# PROBLEM DETAILS:
Rewrite the lines below, replacing "CAN" with "Coupe d'Afrique" and leaving everything else unchanged.

+ + + + + + +

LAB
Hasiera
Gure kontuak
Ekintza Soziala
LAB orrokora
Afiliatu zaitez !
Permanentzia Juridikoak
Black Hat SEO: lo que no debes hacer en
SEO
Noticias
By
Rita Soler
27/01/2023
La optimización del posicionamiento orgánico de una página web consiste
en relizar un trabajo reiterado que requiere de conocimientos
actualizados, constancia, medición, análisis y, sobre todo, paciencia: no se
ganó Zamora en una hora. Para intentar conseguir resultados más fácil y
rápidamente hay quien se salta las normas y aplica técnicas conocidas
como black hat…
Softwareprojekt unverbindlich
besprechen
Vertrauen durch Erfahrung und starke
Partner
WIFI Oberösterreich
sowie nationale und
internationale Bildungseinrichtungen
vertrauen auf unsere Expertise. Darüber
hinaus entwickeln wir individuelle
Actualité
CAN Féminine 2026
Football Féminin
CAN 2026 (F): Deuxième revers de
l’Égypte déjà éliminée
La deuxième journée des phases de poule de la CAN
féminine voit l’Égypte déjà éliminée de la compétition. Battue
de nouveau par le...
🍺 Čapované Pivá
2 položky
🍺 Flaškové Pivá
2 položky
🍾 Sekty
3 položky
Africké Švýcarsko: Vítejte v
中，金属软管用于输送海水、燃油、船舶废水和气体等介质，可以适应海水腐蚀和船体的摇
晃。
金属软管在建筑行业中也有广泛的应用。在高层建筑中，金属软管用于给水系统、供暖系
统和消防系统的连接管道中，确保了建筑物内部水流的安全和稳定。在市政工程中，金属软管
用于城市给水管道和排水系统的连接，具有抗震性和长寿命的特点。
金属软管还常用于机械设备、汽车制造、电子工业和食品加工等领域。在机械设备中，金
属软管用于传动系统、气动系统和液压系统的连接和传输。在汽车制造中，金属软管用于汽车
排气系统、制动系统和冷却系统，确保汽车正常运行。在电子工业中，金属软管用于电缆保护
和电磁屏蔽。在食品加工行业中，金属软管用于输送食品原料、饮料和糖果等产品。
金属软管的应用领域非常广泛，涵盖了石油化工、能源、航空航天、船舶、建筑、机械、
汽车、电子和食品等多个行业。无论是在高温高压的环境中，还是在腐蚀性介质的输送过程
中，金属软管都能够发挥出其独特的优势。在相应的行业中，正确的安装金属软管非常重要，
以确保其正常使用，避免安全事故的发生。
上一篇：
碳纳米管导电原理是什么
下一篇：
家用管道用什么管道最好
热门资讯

+ + + + + + +

# EXPECTED ANSWER:
LAB
Hasiera
Gure kontuak
Ekintza Soziala
LAB orrokora
Afiliatu zaitez !
Permanentzia Juridikoak
Black Hat SEO: lo que no debes hacer en
SEO
Noticias
By
Rita Soler
27/01/2023
La optimización del posicionamiento orgánico de una página web consiste
en relizar un trabajo reiterado que requiere de conocimientos
actualizados, constancia, medición, análisis y, sobre todo, paciencia: no se
ganó Zamora en una hora. Para intentar conseguir resultados más fácil y
rápidamente hay quien se salta las normas y aplica técnicas conocidas
como black hat…
Softwareprojekt unverbindlich
besprechen
Vertrauen durch Erfahrung und starke
Partner
WIFI Oberösterreich
sowie nationale und
internationale Bildungseinrichtungen
vertrauen auf unsere Expertise. Darüber
hinaus entwickeln wir individuelle
Actualité
Coupe d'Afrique Féminine 2026
Football Féminin
Coupe d'Afrique 2026 (F): Deuxième revers de
l’Égypte déjà éliminée
La deuxième journée des phases de poule de la Coupe d'Afrique
féminine voit l’Égypte déjà éliminée de la compétition. Battue
de nouveau par le...
🍺 Čapované Pivá
2 položky
🍺 Flaškové Pivá
2 položky
🍾 Sekty
3 položky
Africké Švýcarsko: Vítejte v
中，金属软管用于输送海水、燃油、船舶废水和气体等介质，可以适应海水腐蚀和船体的摇
晃。
金属软管在建筑行业中也有广泛的应用。在高层建筑中，金属软管用于给水系统、供暖系
统和消防系统的连接管道中，确保了建筑物内部水流的安全和稳定。在市政工程中，金属软管
用于城市给水管道和排水系统的连接，具有抗震性和长寿命的特点。
金属软管还常用于机械设备、汽车制造、电子工业和食品加工等领域。在机械设备中，金
属软管用于传动系统、气动系统和液压系统的连接和传输。在汽车制造中，金属软管用于汽车
排气系统、制动系统和冷却系统，确保汽车正常运行。在电子工业中，金属软管用于电缆保护
和电磁屏蔽。在食品加工行业中，金属软管用于输送食品原料、饮料和糖果等产品。
金属软管的应用领域非常广泛，涵盖了石油化工、能源、航空航天、船舶、建筑、机械、
汽车、电子和食品等多个行业。无论是在高温高压的环境中，还是在腐蚀性介质的输送过程
中，金属软管都能够发挥出其独特的优势。在相应的行业中，正确的安装金属软管非常重要，
以确保其正常使用，避免安全事故的发生。
上一篇：
碳纳米管导电原理是什么
下一篇：
家用管道用什么管道最好
热门资讯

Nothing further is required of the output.